One thing I’ve noticed these days is the growing sight of ambulances, fire trucks and police cars, with flashing lights and blaring sirens, warning us that some calamity is under way.
Back in the day, the only siren to be heard would have been the one at the school, where we would practice all kinds of emergency procedures, from fires and floods to nefarious Communist plots to atomic bombs going off in New York or Washington D.C. For some reason, the tiny school desk was safe to hide under and was capable of warding off radiation due to the high-density metal used in its construction.
Back then, we only had to worry about the Russians sneaking over the North Pole in low-flying nuclear bombers to wipe out North America and every stranger who came to town was surely a Russian spy. So not trusting any white person was reinforced even more so. We already had the French, Scottish, English and Americans fighting over our turf for centuries, so another newcomer would not be met with open arms and complete trust.

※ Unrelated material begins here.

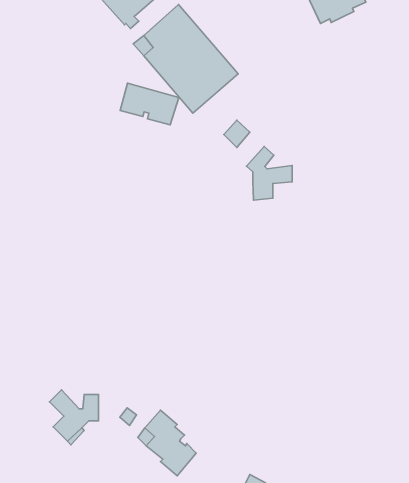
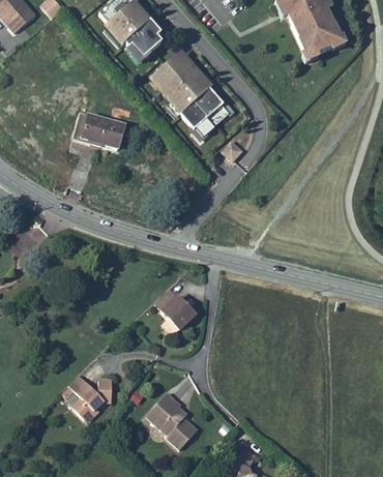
building: [120,83,179,125] -> [75,113,125,149]
building: [246,147,292,200] -> none
building: none -> [155,289,195,335]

Going back further, the Korean War and World War II had close skirmishes with our people. Some were readying themselves for departure at the docks in Fort George, when the word came out that the second world war was over. Whew, talk about close.
But during those times, hunting depended on lead, which had to be recycled. The lead shot was dug out of the carcasses of caribou and collected to be used over again in handmade shot shells and carbine bullets. Other materials like metals were all allocated to the war efforts, so even nails were hard to come by.
Closer to home, the present-day emergencies are usually related to man and nature, nature versus man, or man versus man. They are happening more often, so much so, that the bells and sirens are so commonplace that they become a part of our daily life. It may seem like there are more things that happen that are preventable. It seems that no matter what or how many times emergencies are avoided by prevention, they happen anyways.
The goose-hunting season (in those days, there was no goose break, you just left town) was a time when a hunter only took a gun, some shells, an axe, a teapot and some tea-leaves. He would be either paddled or walked to the hunt, and the entire day was spent outdoors without mishap. There was no bush radio or satellite phone to save the day, and no helicopter, just in case.
If anything did happen, well, the bush provided all the medicines needed to fix you. Today, an entire system to deliver you to a waiting doctor or nurse is at your beck and call. The sirens going and lights flashing, the planes readying for takeoff in the middle of the night, the oxygen mask and comfy stretcher to ensure your complete safety.
In many ways, we are lucky to have all these amenities. But in some ways, it just makes us take more risks than necessary, to take things to the edge of safety and believe it or not, we take it for granted that we can be rescued from our own mishaps.